The benefits and flexibility of going mobile clearly come at a price, indicates the May poll of 1,000 working American adults that was conducted by Good Technology, a California company that makes software allowing people to work on their smartphones away from the office.
For instance, 80 per cent of those polled said they used mobile technology to continue working after office hours.
Half of respondents admitted to checking work emails in bed, starting at 7:09 a.m., on average.
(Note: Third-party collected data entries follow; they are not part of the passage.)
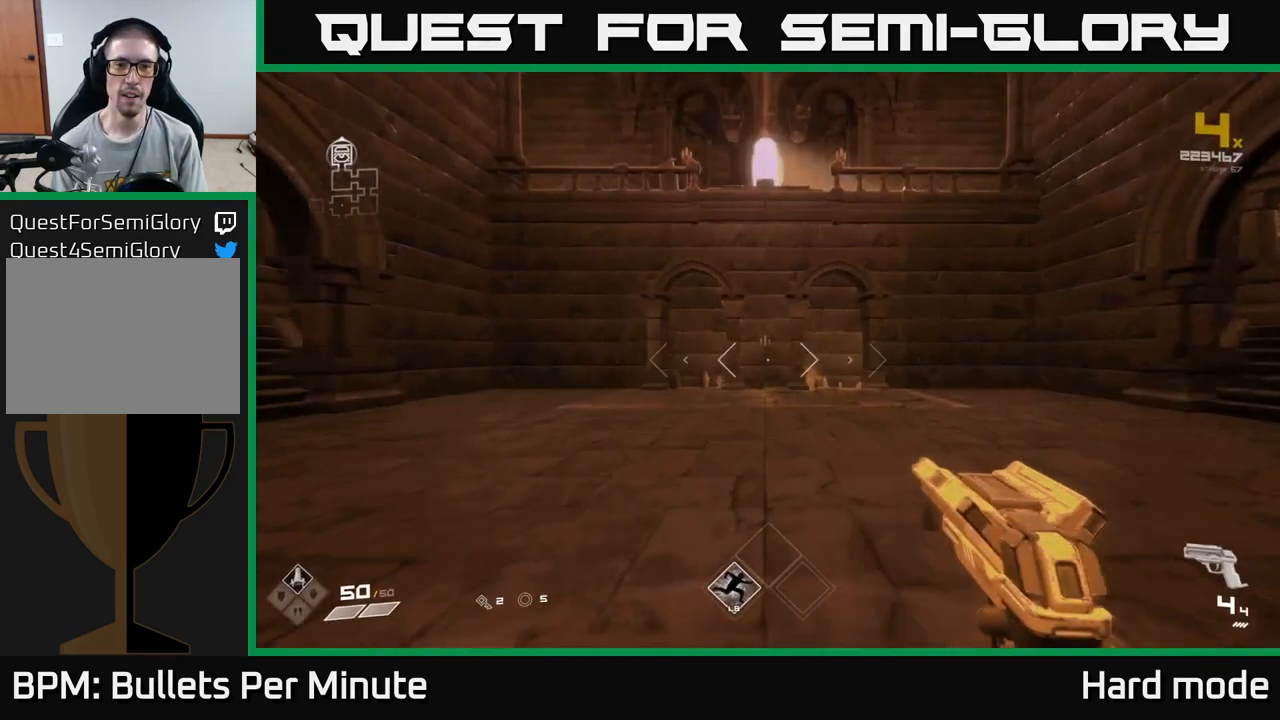
{"buttons": [], "left_stick": "up-left", "right_stick": "left", "events": [[333, "right_stick", "left"], [450, "left_stick", "up-left"]]}
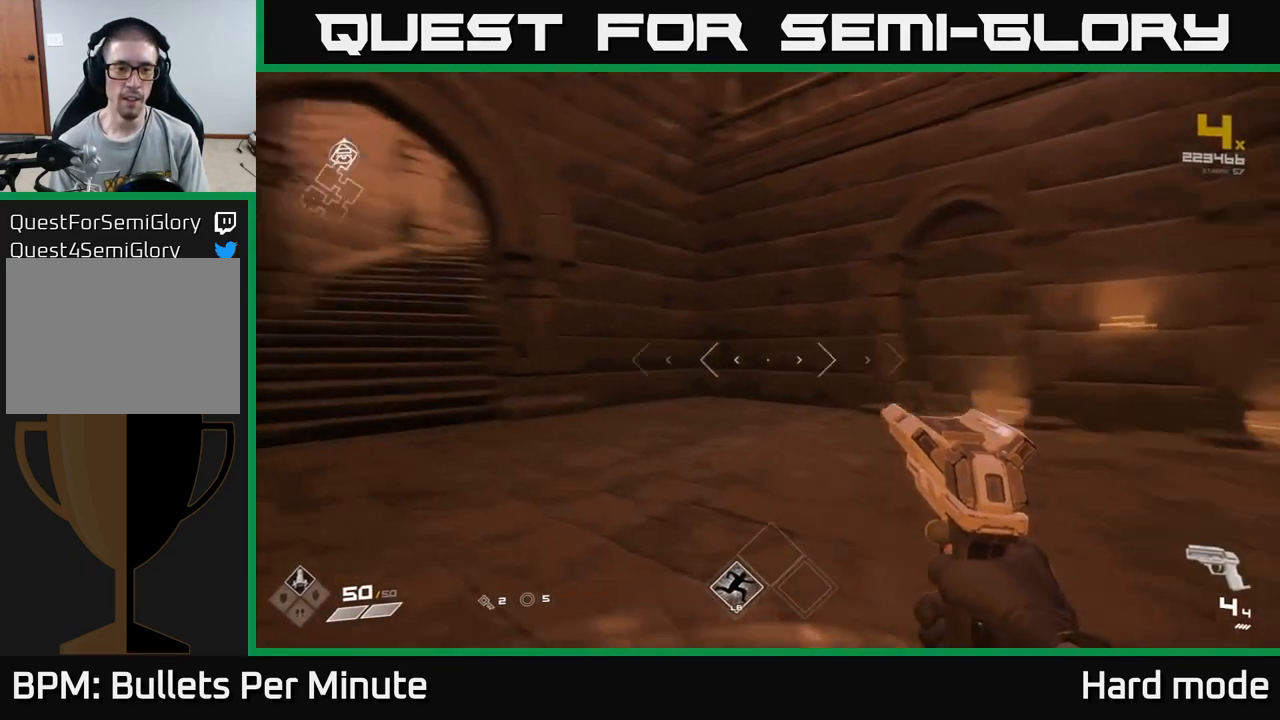
{"buttons": [], "left_stick": "up", "right_stick": "center", "events": [[167, "left_stick", "up"], [200, "right_stick", "center"]]}
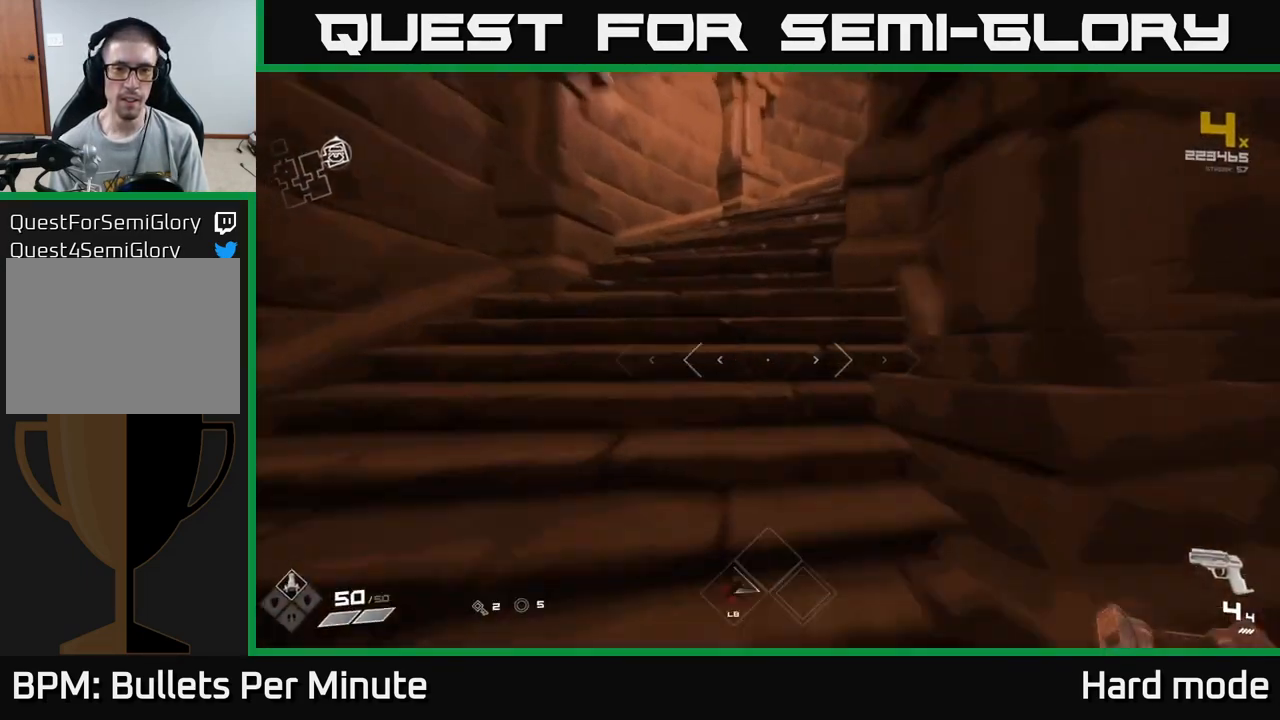
{"buttons": [], "left_stick": "up-left", "right_stick": "right"}
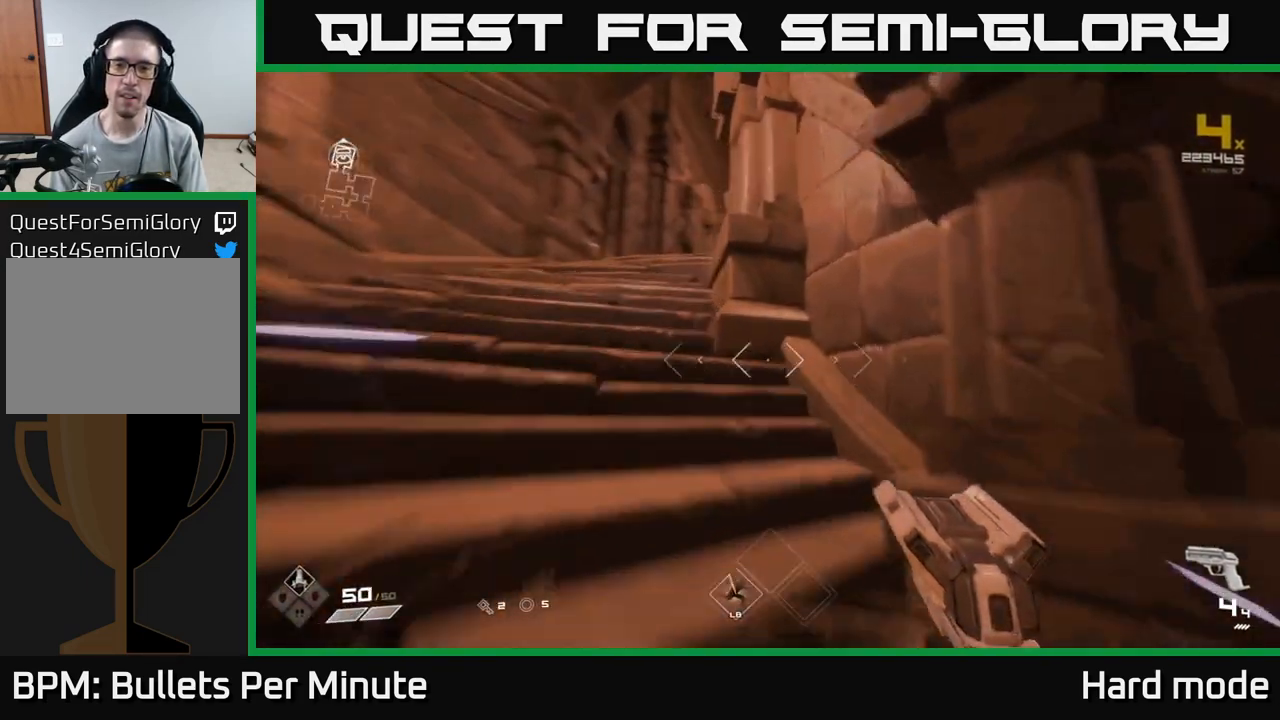
{"buttons": [], "left_stick": "up-left", "right_stick": "right", "events": []}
Fifteen hours later, the story was much the same, as 40 per cent said they were checking work emails after 10 p.m. and more than two-thirds saying they wouldn't go to sleep without checking in.
All this adds up to an average of seven extra hours each week — almost a full day of unpaid overtime.
"Most of our customers believe their employees do work more hours as a result of this accessibility," acknowledges Good Technology vice-president Jim Herrema.
He said his customers said their employees appreciated the ability to get work done whenever they needed to, "whether that's in the office, on the road, or while sitting in the stands at a child's baseball game."
Workers feel they have no choice
But while many of the workers in the survey indicated they checked their work emails to stay organized, almost half felt they had no choice because customers or their bosses expected it.
"They send documentation for Monday morning meetings at 8:30, [on] Sunday at 9 p.m.," Linda Duxbury, an expert on work/life balance who is a professor at Carleton University in Ottawa, told CBC News. "If they don't expect the employee to actually respond and get these messages, why send them then?"
Toronto resident Joel Brooks, an IT manager at a large multinational, said he checks his smartphone all the time, and it's part of his job to be available outside traditional work hours.
"There's pros and cons to carrying a BlackBerry in your pocket," he said. "On the pro side, I can be out of the office and still get things done."
The "con" side is you're never really away from the job in today's "always on" mobile workplace.
More 'mental health days' reported
The survey also found:
- 57 per cent of respondents checked work emails on family outings.
- 38 per cent routinely checked work emails at the dinner table.
- 25 per cent reported all of their mobile work while away from the office caused an occasional disagreement with their partners, while over half reported this kind of overtime was so commonplace that it had never caused any arguments.
With the line between work and home life becoming blurred, some workers and their families are finding it stressful.
"We measure a kind of absenteeism now called 'mental health days,'" Duxbury said. "It's, 'I can't face work, so I'm not coming in.' That's increased — the intent, the desire to leave your employer — that's increased."
The Good Technology survey was carried out by OnePoll from May 18-28.